ラジオ局でシングルが解禁された翌週、ソニック・ユースのブッキングエージェントBob LawtonがSilvaに電話をかけてきた。彼は前日の夜にニューヨークで開催されたガンズ・アンド・ローゼズのコンサートに足を運んでおり、開演前のBGMで「スメルズ・ライク・ティーン・スピリット」のイントロが流れるやいなや、客席から大歓声が上がったという。その話を聞いて、我々は興奮せずにはいられなかった。ニューヨークにはメジャーなオルタナ系ラジオ局が存在しなかったが、彼らの多くはオルタナロックを中心にプレイしていたロングアイランドのWDREで曲を耳にしていたのだろう。そういった状況下で歓声が起きたことは、あの曲が驚くべきスピードで浸透していることを物語っていた。それに我々は、ガンズ・アンド・ローゼズのファンがニルヴァーナを好きになるとは思ってもいなかった。

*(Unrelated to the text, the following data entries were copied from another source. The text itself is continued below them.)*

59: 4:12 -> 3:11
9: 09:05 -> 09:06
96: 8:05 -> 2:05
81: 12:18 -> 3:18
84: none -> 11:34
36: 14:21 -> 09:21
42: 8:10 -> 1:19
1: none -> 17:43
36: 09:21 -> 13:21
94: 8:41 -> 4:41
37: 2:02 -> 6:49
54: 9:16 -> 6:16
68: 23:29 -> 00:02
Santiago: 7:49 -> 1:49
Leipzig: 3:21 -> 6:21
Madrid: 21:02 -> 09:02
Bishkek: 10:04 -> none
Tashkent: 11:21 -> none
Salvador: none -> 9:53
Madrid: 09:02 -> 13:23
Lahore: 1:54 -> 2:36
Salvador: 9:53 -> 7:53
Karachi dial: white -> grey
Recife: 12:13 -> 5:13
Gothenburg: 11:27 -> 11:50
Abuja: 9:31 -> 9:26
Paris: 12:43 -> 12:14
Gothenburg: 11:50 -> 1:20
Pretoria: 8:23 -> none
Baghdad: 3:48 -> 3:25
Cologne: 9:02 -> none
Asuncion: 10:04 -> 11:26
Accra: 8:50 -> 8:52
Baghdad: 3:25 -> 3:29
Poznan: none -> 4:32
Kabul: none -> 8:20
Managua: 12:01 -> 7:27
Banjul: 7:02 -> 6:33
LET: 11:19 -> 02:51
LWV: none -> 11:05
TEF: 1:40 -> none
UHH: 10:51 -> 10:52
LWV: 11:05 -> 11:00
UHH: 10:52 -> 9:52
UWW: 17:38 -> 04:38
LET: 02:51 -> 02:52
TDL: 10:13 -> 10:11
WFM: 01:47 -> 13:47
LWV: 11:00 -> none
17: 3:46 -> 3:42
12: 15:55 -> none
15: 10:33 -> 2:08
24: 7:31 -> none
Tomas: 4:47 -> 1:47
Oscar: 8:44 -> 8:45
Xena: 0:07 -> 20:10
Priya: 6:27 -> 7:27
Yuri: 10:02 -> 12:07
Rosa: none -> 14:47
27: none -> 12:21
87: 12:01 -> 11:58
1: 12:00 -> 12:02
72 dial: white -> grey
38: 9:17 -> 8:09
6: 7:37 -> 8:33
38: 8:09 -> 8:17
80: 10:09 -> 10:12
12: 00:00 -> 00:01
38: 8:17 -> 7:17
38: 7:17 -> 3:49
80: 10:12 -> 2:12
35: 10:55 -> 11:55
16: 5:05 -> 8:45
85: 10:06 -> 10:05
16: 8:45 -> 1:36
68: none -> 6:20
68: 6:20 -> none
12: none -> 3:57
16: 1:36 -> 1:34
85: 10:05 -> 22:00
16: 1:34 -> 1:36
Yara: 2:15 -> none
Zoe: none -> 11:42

そういった明るい兆候にもかかわらず、ゲフィンのスタッフの多くは未だにニルヴァーナのことを、話題にはなるが大きな利益を出さないコアなバンドだとみなしていた。レーベルのプロモーションチームはそういった見方を改めさせるべく、同社のオフィスがあるサンセットストリップの真向かいにあった伝説的ライブハウス、Roxyでニルヴァーナのライブを企画するよう我々に依頼した。オルタナ系アクトには無関心だったレーベルの重役も、ライブを見ればバンドが秘めた可能性を理解するはずだと彼らは考えていた。シングルのミュージックビデオを撮影した直後だった8月半ばに行われたそのライブには、レーベルのほぼ全社員が出席した。

私が数十年後にゲフィンの社員たちと話した時、彼らはあの時のライブが自身のキャリアにおいて至福の瞬間だったと語った。500人収容のRoxyは人で埋め尽くされ、その大半は業界人だったが、中にはバンドのファンやミュージシャンもいた(ロージーによると、メタルバンドのウォリアー・ソウルのシンガーが「ブリード」の最中にモッシュしていたという)。当日のニルヴァーナは、真骨頂であるタイトでパワフルなパフォーマンスを見せつけた。ライブ後のカートはいつものようにショーの出来を悲観し、ギターの弦を切ってしまったことを悔いていた。私はマネージャーの責務としてライブの出来を讃えたが、それは紛れもない本心だった。